**EXCERPTED PASSAGE**
+ + + + +

The headline is obviously a big lie, because I followed this twitter conversation last year, but it’s still interesting to me and I wanted to write it somewhere down.
Starting point was that Bruce Dawson (Google programmer) noticed, that building Chrome on Windows is slow for various reasons:
Based on some twitter discussion about source-file length and build times two months ago I wrote a blog post. It's got real data based on Chromium's build, and includes animations of build-time improvements:https://t.co/lsLH8BNe48
— Bruce Dawson (Antifa) (@BruceDawson0xB) March 31, 2020
Trentent Tye told him to disable the “filter driver”:
disabling the filter driver makes it dead dead dead. Might be worth testing with the number and sizes of files you are dealing with. Even half a millisecond of processing time adds up when it runs against millions and millions of files.
— Trentent Tye (@TrententTye) April 1, 2020
If you have never heard of a “filter driver” (like me :)), you might want to take a look here.
To see the loaded filter driver on your machine try out this: Run fltmc
(fltmc.exe) as admin.
Description:
Each filter in the list sit in a pipe through which all IO requests bubble down and up. They see all IO requests, but ignore most. Ever wondered how Windows offers encrypted files, OneDrive/GDrive/DB file sync, storage quotas, system file protection, and, yes, anti-malware? ;)
— Rich Turner (@richturn_ms) April 2, 2020
This makes more or less sense to me. I’m not really sure what to do with that information, but it’s cool (nerd cool, but anyway :)).

+ + + + +

**WHAT THE EXERCISE ASKS**
From the post about filter drivers:
(a) What did Bruce Dawson notice about building Chrome on Windows?
(b) Which program does the post say to run as admin to see the loaded filter drivers?
(c) According to Rich Turner, what do the filters do with most of the IO requests they see?
Answer using only what the post says.

+ + + + +

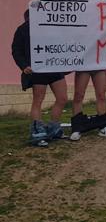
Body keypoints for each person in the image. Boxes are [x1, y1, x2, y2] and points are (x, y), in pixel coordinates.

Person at [12, 9, 68, 147]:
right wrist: (24, 66)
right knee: (38, 100)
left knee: (62, 98)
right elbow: (16, 50)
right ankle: (38, 132)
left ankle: (54, 129)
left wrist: (53, 0)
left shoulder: (50, 26)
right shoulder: (23, 29)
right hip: (37, 70)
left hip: (54, 68)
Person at [70, 69, 106, 141]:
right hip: (84, 66)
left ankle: (103, 126)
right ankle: (76, 128)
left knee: (101, 95)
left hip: (99, 66)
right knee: (79, 95)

+ + + + +

**EXERCISE RESPONSE**
(a) It is slow, for various reasons.
(b) fltmc (fltmc.exe).
(c) They ignore most of them.